Pada tanggal 1 Juni, setelah menyelesaikan operasinya di wilayah Jabalia di Gaza utara, tentara Israel maju lebih jauh ke Rafah di Gaza selatan. Para analis percaya bahwa langkah-langkah Israel ini dapat "mendinginkan" harapan akan prospek perdamaian di bawah rencana gencatan senjata baru yang baru-baru ini diumumkan oleh Presiden AS Joe Biden dan didukung oleh opini publik internasional.
Israel menekankan syarat-syarat untuk mengakhiri konflik tersebut.
Sebelumnya, pada 31 Mei, Presiden AS Joe Biden mengumumkan bahwa Israel telah mengajukan peta jalan menuju gencatan senjata komprehensif di Jalur Gaza sebagai imbalan atas pembebasan sandera. Proposal tersebut terdiri dari tiga fase, dimulai dengan gencatan senjata "penuh dan komprehensif" yang berlangsung selama enam minggu. Selama periode ini, pasukan Israel akan menarik diri dari Gaza, dan sandera – termasuk lansia, perempuan, dan yang terluka – akan ditukar dengan ratusan tahanan Palestina. Warga sipil Palestina akan kembali ke Gaza, termasuk Gaza utara, dan 600 truk yang membawa bantuan kemanusiaan akan memasuki wilayah Palestina setiap hari.
Pada fase kedua, Hamas dan Israel akan menegosiasikan persyaratan untuk mengakhiri permusuhan secara permanen. Presiden Joe Biden menegaskan bahwa gencatan senjata “akan tetap berlaku selama negosiasi berlanjut.” Fase ketiga akan mencakup rencana rekonstruksi besar-besaran untuk Gaza.
Segera setelah Washington mengumumkan proposal yang dianggap menguntungkan bagi Israel dan Palestina, serta keamanan jangka panjang kawasan tersebut, pada tanggal 1 Juni, Presiden Komisi Eropa Ursula von der Leyen, Menteri Luar Negeri Jerman Annalena Baerbock, dan Menteri Luar Negeri Inggris David Cameron menyambut baik proposal Israel tersebut, menyebutnya sebagai "kesempatan penting" untuk mengakhiri konflik. Menurut Reuters, dalam Dialog Shangri-La, Presiden terpilih Indonesia Prabowo Subianto mengatakan Indonesia siap mengirim pasukan penjaga perdamaian untuk menegakkan gencatan senjata di Gaza jika diminta.
Gerakan Islam Hamas juga mengeluarkan pernyataan yang menegaskan kes readinessannya untuk berpartisipasi “secara aktif dan konstruktif” dalam setiap usulan yang didasarkan pada gencatan senjata permanen di Gaza.
Namun, kantor Perdana Menteri Israel Benjamin Netanyahu menekankan bahwa konflik tersebut hanya akan berakhir ketika Israel mencapai semua tujuannya, termasuk pembebasan semua sandera dan penghancuran kemampuan dan peralatan militer Hamas.
Menurut Euronews, sementara pasukan Israel terus melancarkan serangan terhadap kota Rafah di Gaza selatan, para pejabat dari Mesir, AS, dan Israel diperkirakan akan bertemu di Kairo minggu depan untuk membahas rencana pembukaan kembali penyeberangan perbatasan Rafah.
Memberdayakan Palestina dalam kerangka WHO
Dalam perkembangan lain, pada sesi ke-77 Majelis Kesehatan Dunia (WHA), negara-negara dengan suara bulat memilih untuk mengadopsi rancangan resolusi yang memberikan otonomi lebih besar kepada Palestina di dalam Organisasi Kesehatan Dunia (WHO), serupa dengan langkah sebelumnya oleh Majelis Umum Perserikatan Bangsa-Bangsa.

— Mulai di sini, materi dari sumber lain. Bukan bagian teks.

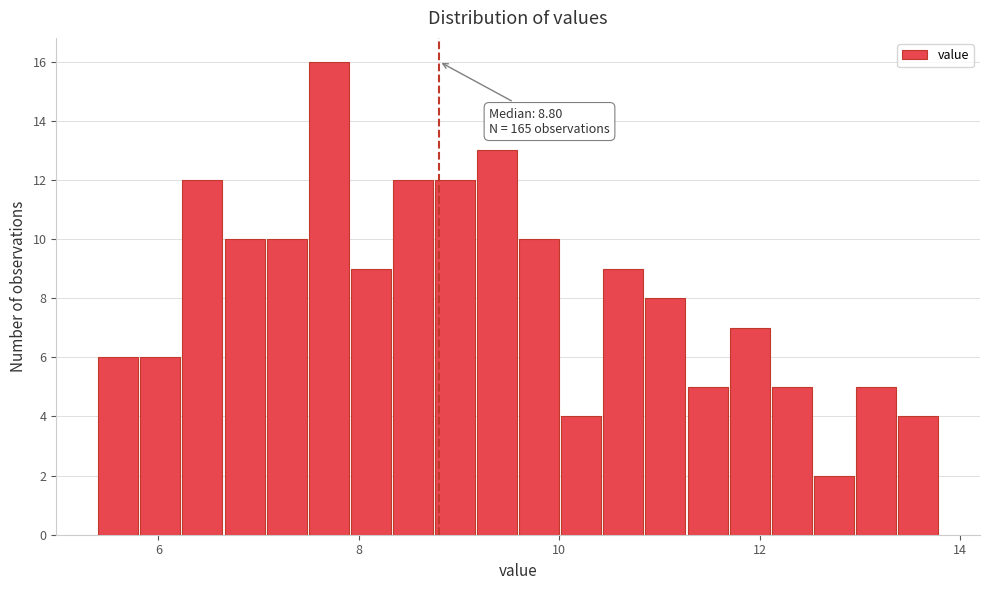

Around what value on the x-axis is the tallest bar? Give the approximate position of its centre, as read against the axis.

7.6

Rancangan resolusi, yang diajukan oleh kelompok yang sebagian besar terdiri dari negara-negara Arab dan Muslim bersama dengan Tiongkok, Nikaragua, dan Venezuela, menyerukan agar Palestina – yang memegang status pengamat di WHO – diberikan hampir semua hak anggota penuh. Pada hari yang sama, sesi ke-77 Majelis Kesehatan Dunia (WHA) juga mengadopsi resolusi yang mendesak WHO untuk bertindak mengatasi kebutuhan kesehatan yang semakin meningkat di Jalur Gaza. Menurut beberapa sumber, negara-negara anggota WHO memberikan suara mayoritas untuk mendukung rancangan resolusi yang menyerukan konferensi pendanaan tentang kebutuhan kesehatan di wilayah Palestina, dan merekomendasikan pelaporan lebih lanjut tentang situasi "bencana" di Gaza dan "penghancuran tanpa provokasi" Israel terhadap "fasilitas kesehatan."